Bizim farkımız sadece olanı değil; kafalarımızdan geçirdiğimiz, olması gerekeni de dizimize yansıtmamız. Yani hayal kurmamız, göndermeler yapıp, seyircimizin ilişki kurmasını sağlayıp onları aktif hale geçirmemiz herhalde. Bir de bizi o mahalle dizilerinden ayıran şeyler yerel, yöresel ağız yapmamamız ve gülme efektleri kullanmamamız olabilir. Bir söyleşide ‘Leyla ile Mecnun evine girerken ayakkabılarını çıkaranların dizisidir’ diye biraz da sosyolojik bir saptama yapmıştım. O samimiyet benimsendi diye düşünüyorum.
Dizilerin sinemaya aktarılmasına nasıl bakıyorsunuz?

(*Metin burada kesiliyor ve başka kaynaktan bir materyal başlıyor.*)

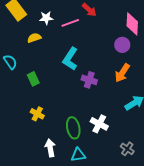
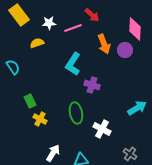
orange arrow: (122, 73) -> (104, 44), moved, turned -54
green rectangle: (33, 79) -> (30, 101), moved
green ellipse: (73, 128) -> (76, 113), moved
white arrow: (50, 148) -> (53, 153), turned 42

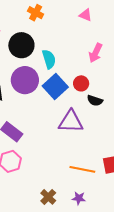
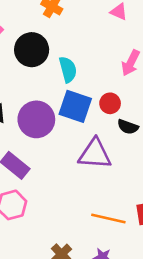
purple circle: (25, 80) -> (36, 119), moved
blue square: (55, 86) -> (75, 106), turned -30

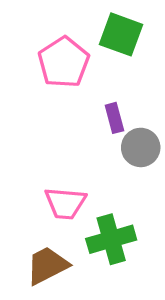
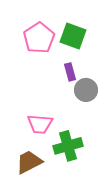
green square: (121, 34) -> (73, 36), moved

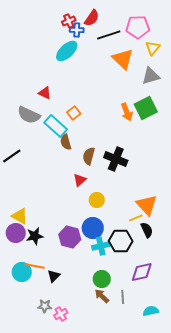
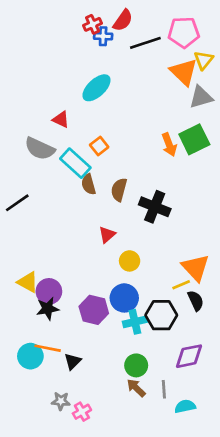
cyan ellipse: (67, 51) -> (96, 88), moved
orange triangle: (123, 59) -> (184, 72), moved
brown semicircle: (89, 156) -> (119, 190), moved
purple circle: (16, 233) -> (49, 291), moved
cyan semicircle: (151, 311) -> (185, 406), moved

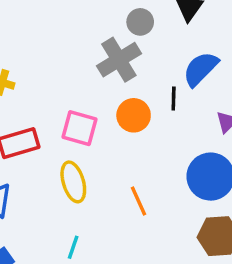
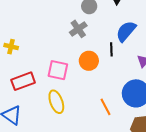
gray cross: (119, 60) -> (78, 29), size x0.7
orange line: (138, 201) -> (106, 107), moved

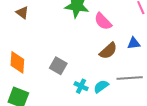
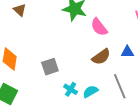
gray square: (58, 66) -> (50, 67), turned 36
gray line: (130, 78) -> (120, 86), turned 65

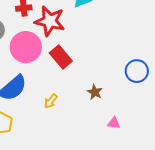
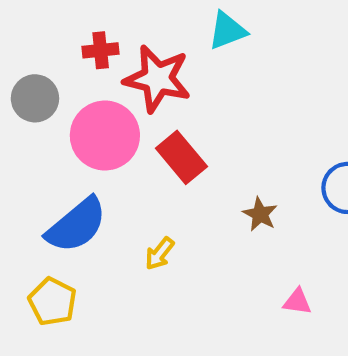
brown star: (95, 92) -> (260, 214), moved

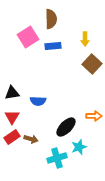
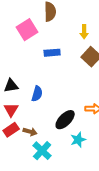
blue rectangle: (53, 46) -> (52, 53), moved
blue semicircle: (38, 101) -> (37, 94), turned -77
cyan cross: (57, 158) -> (42, 151), moved, turned -30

Bence dizimizi tamamen tüketip, nihayete erdirdikten sonra bir ara vermeli, sonrasında ekip bir araya gelip filmi çekmeli. Hem seyircimizin bizi özlemesi hem de bizim birbirimizi ve yaptığımız işi özlememiz lazım. İzleyicimize de böylesi bir ara daha iyi gelir diye düşünüyorum.
Sinema ve tiyatroyu karşılaştırırsak eğer, neler söylemek istersiniz?

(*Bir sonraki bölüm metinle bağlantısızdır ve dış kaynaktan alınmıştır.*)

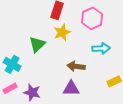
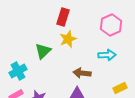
pink hexagon: (92, 18) -> (111, 25), moved
cyan cross: (12, 64) -> (18, 71), turned 30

Yeni sinemacılarımız sokakta, evde, okulda; yani akan hayatın sorunlarını, ikilemlerini, tartışmalarını, aşkını, beklentilerini beyazperdeye aktarmış ve bir reform gerçekleştirmiş durumdalar artık. Dünya sinemasında kendilerini ispatlayabilecek haldeler. Tiyatrocularımız maalesef güncel mevzuları, sokaktaki hayatı sahneye taşıyamadılar. Bunun nedenlerinden ilki oyun yazarı çıkaramamamız, ikincisi de “yönetmen tiyatrosu” ekolünün fazla etkisinde kalmamız. Yani sahnenin, yönetmenin zekâ ispat arenasına çevrilmiş olmasıdır. Zamanla alttan gelen genç, dinamik, yeni mezun arkadaşlarımızın yine kafaca kendini eğriltebilen orta yaşlı ve yaşlı oyuncularla oluşturacakları birliktelikler küçük oda tiyatrosu oluşumlarını ortaya çıkaracak, bunlar da daha heyecan verici büyük kumpanyalara dönüşebilecek zaman içinde. Güncel, hayatımızın içindeki mevzuları sahneye yansıtan metinler çıkarabilmemiz, sokakla sahne arasındaki yarığı kapatabilir. Böylelikle sinemanın yaptığı reformu biz tiyatrocular da yaşarız memleketimizde.
Teşekkür ederiz…
Ben “Leyla ile Mecnun’un” kamera önü, arkası, ofis çalışanları adına çok teşekkür ederim, bizi izlediğiniz ve sahiplendiğiniz için.